Text extract:
+ + + + +

# how to get round xbox auto renew ?



## ST3V3O (Mar 5, 2009)

hi

my gold live runs out in a few days and wanted to ask if there was a way round it ?

is there any deals for live on xbox that can be bought through the console as i cant sign in online due to losing the hotmail password lol.

other idea i had was buy a 3 month card and enter it now will this stop the auto renew of £5.99 which is a rip off ?

thanks


----------



## Deano (Jul 7, 2006)

go to the microsoft xbox 360 website and log in using your email and password and its under the account settings in there. you cant do it from your xbox. they can send you a password reminder.


----------



## John74 (Mar 12, 2007)

Carnt you reset your msn/hotmail password ?


----------



## Liam_89 (Mar 17, 2011)

Call xbox customer support on: 0800 587 1102
They will stop the auto renewal and remove your card,
Then you can go to asda and buy a 12 month pre-paid card for £29.99 i got one last week.
Hope this helps.


----------



## alan_mcc (Oct 28, 2008)

Call them with the above number, have your security answer or the last 4 digits of the card on auto-renewal at hand and they should be able to cancel it. Very helpful people :thumb:


----------



## ST3V3O (Mar 5, 2009)

But im i right in thinking if i enter a 12 month code will it stop the auto renew ???


----------



## Deanoecosse (Mar 15, 2007)

ST3V3O said:


> But im i right in thinking if i enter a 12 month code will it stop the auto renew ???


Yes. Your auto renew will then not take take effect until 12 months from now unless you enter another code at that time.


----------

+ + + + +

Dataset extract:

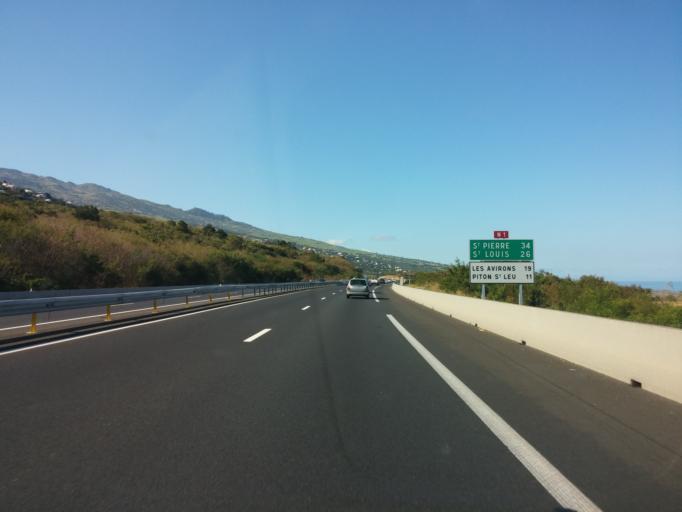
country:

+ + + + +

Your tasks:
1: Can you reproduce the Xbox auto-renew thread word for word, between "## Deano (Jul" and "a password reminder.", inclusive?
2: Answer these about the Xbox auto-renew thread:
(a) What amount does ST3V3O call a rip-off?
(b) At which store does Liam_89 suggest buying a 12-month pre-paid card?
(c) What does alan_mcc say to have at hand when calling?

Responses per task:
1:
## Deano (Jul 7, 2006)

go to the microsoft xbox 360 website and log in using your email and password and its under the account settings in there. you cant do it from your xbox. they can send you a password reminder.

2:
(a) £5.99
(b) Asda
(c) The security answer or the last 4 digits of the card on auto-renewal